*** Opening MATERIAL PROVIDED ***

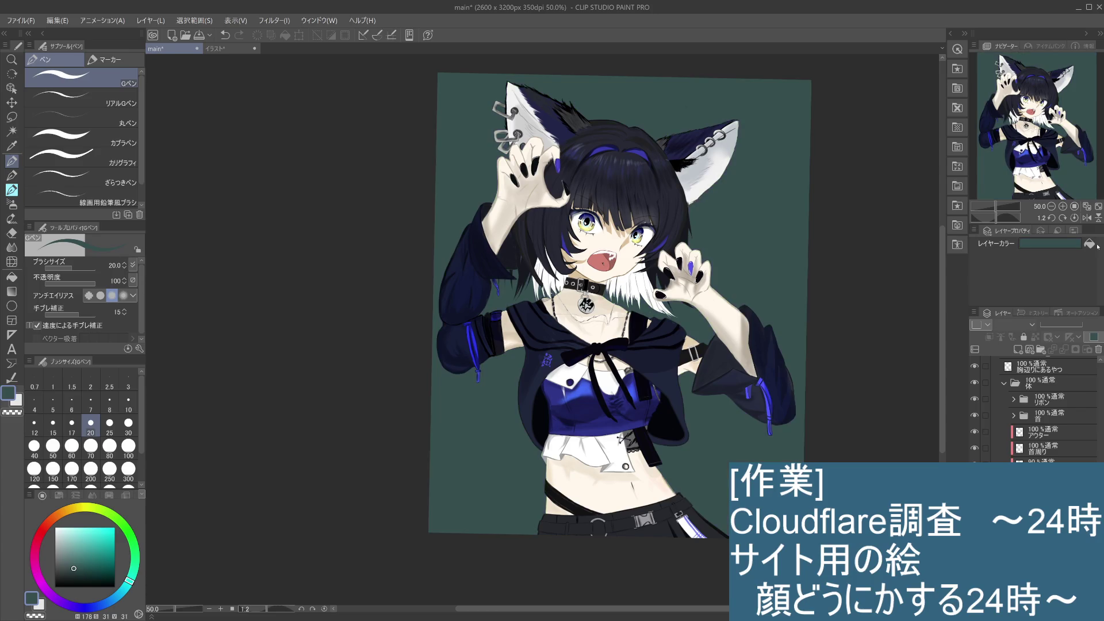
# Lighten the colour to light mint, then a more saturated mint green for the paper background
pyautogui.moveTo(129, 582); pyautogui.dragTo(134, 568)
pyautogui.moveTo(72, 552); pyautogui.dragTo(63, 537)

*** Closing MATERIAL PROVIDED ***

* WORK REQUIRED *
What you return must match the material above exactly, minus its pictures.

* ANSWER TO THE PROBLEM *
# Lighten the colour to light mint, then a more saturated mint green for the paper background
pyautogui.moveTo(129, 582); pyautogui.dragTo(134, 568)
pyautogui.moveTo(72, 552); pyautogui.dragTo(63, 537)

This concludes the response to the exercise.